Commerce Committee chair Joe Atkins said he thinks a better backup plan may be necessary -- more than the stadium ticket taxes that the Legislature already approved.

"I'm worried about it right now, and any prudent person starts their worrying sooner rather than later, in order to try to come up with solutions. You hope that it works itself out, but we certainly want to have some possibilities in mind if it doesn't," he said.

Atkins said that he's planning more formal hearings on the games, and may set up a special task force of legislators to try and come up with some solutions.

The problem appears to be a mixture of supply and demand. Minnesota is the first state to legalize this form of gambling. The suppliers say the new games are taking much more paperwork, testing and software coding than anyone anticipated, to get the program off the ground.

But players seem to be reacting cooly to the games, as well. There was talk last year about how a second supplier might drive up interest among more gambling operators and bars. That second distributor started up just before Christmas, and those games are taking less than a quarter of the daily bets of the first version of the game -- the iPads that came out in September.

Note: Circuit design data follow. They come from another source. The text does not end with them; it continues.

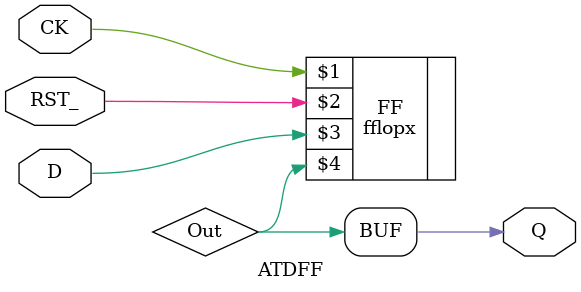
<source format=v>
module ATDFF
    (
     D,
     CK,
     RST_,
     Q
     );
input D;
input CK;
input RST_;
output Q;

wire   Out;
fflopx #(1) FF(CK,RST_,D,Out);

reg    Q;
always @(Out)
    begin
//  #0.56;
    Q = Out;
    end

endmodule

</source>
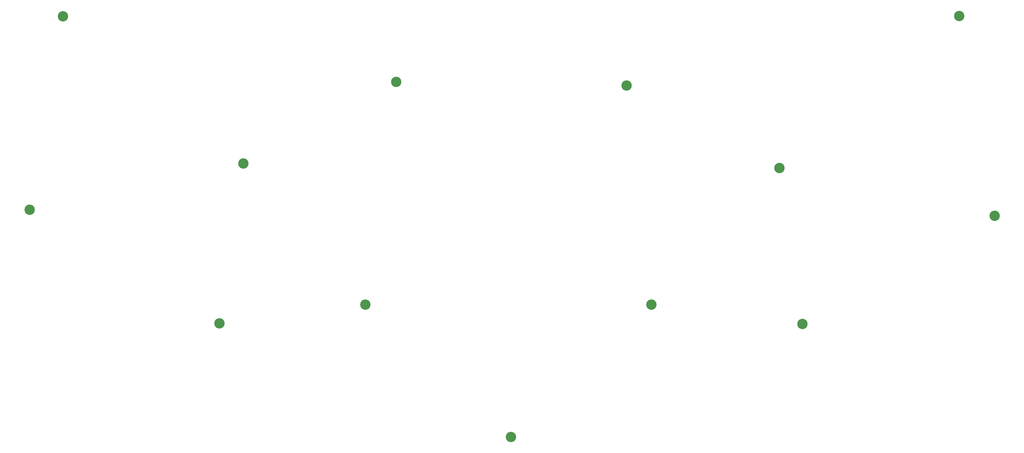
<source format=gbr>
%TF.GenerationSoftware,KiCad,Pcbnew,(6.0.5)*%
%TF.CreationDate,2022-11-14T00:39:22-08:00*%
%TF.ProjectId,po-bottom-plate,706f2d62-6f74-4746-9f6d-2d706c617465,rev?*%
%TF.SameCoordinates,Original*%
%TF.FileFunction,Soldermask,Top*%
%TF.FilePolarity,Negative*%
%FSLAX46Y46*%
G04 Gerber Fmt 4.6, Leading zero omitted, Abs format (unit mm)*
G04 Created by KiCad (PCBNEW (6.0.5)) date 2022-11-14 00:39:22*
%MOMM*%
%LPD*%
G01*
G04 APERTURE LIST*
%ADD10C,2.900000*%
G04 APERTURE END LIST*
D10*
%TO.C,H11*%
X266542584Y-182865693D03*
%TD*%
%TO.C,H13*%
X362532581Y-157895694D03*
%TD*%
%TO.C,H1*%
X101912586Y-102055688D03*
%TD*%
%TO.C,H8*%
X259592582Y-121455690D03*
%TD*%
%TO.C,H2*%
X195142587Y-120455688D03*
%TD*%
%TO.C,H5*%
X186532582Y-182815691D03*
%TD*%
%TO.C,H6*%
X145762583Y-188035688D03*
%TD*%
%TO.C,H10*%
X302342582Y-144515691D03*
%TD*%
%TO.C,H9*%
X352652583Y-101935691D03*
%TD*%
%TO.C,H3*%
X152452584Y-143265692D03*
%TD*%
%TO.C,H7*%
X227262585Y-219925692D03*
%TD*%
%TO.C,H4*%
X92612583Y-156245688D03*
%TD*%
%TO.C,H12*%
X308812583Y-188285693D03*
%TD*%
M02*

</source>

The machines were each expected to take about $225 a day in bets. The last week of January, they were averaging $104, according to the data just released by the Gambling Control Board. Meanwhile, paper pull tabs are going the other way -- one distributor said he had his best January ever this year. So it's not as if Minnesotans have lost their appetite for gambling.

State officials say some pull-tab operations are wildly successful. Here's a list of the Top 10 sites in Minnesota. Click to enlarge. (Story continues below the chart.)

In the meantime, the state is planning to borrow about 500 million for the project, part its share, and part for the city of Minneapolis's share. Those bonds haven't been sold, so the state hasn't had to make mortgage payments on the new house yet. Officials expect the stadium groundbreaking will still happen in October, and that these gambling games still have almost a year to right themselves.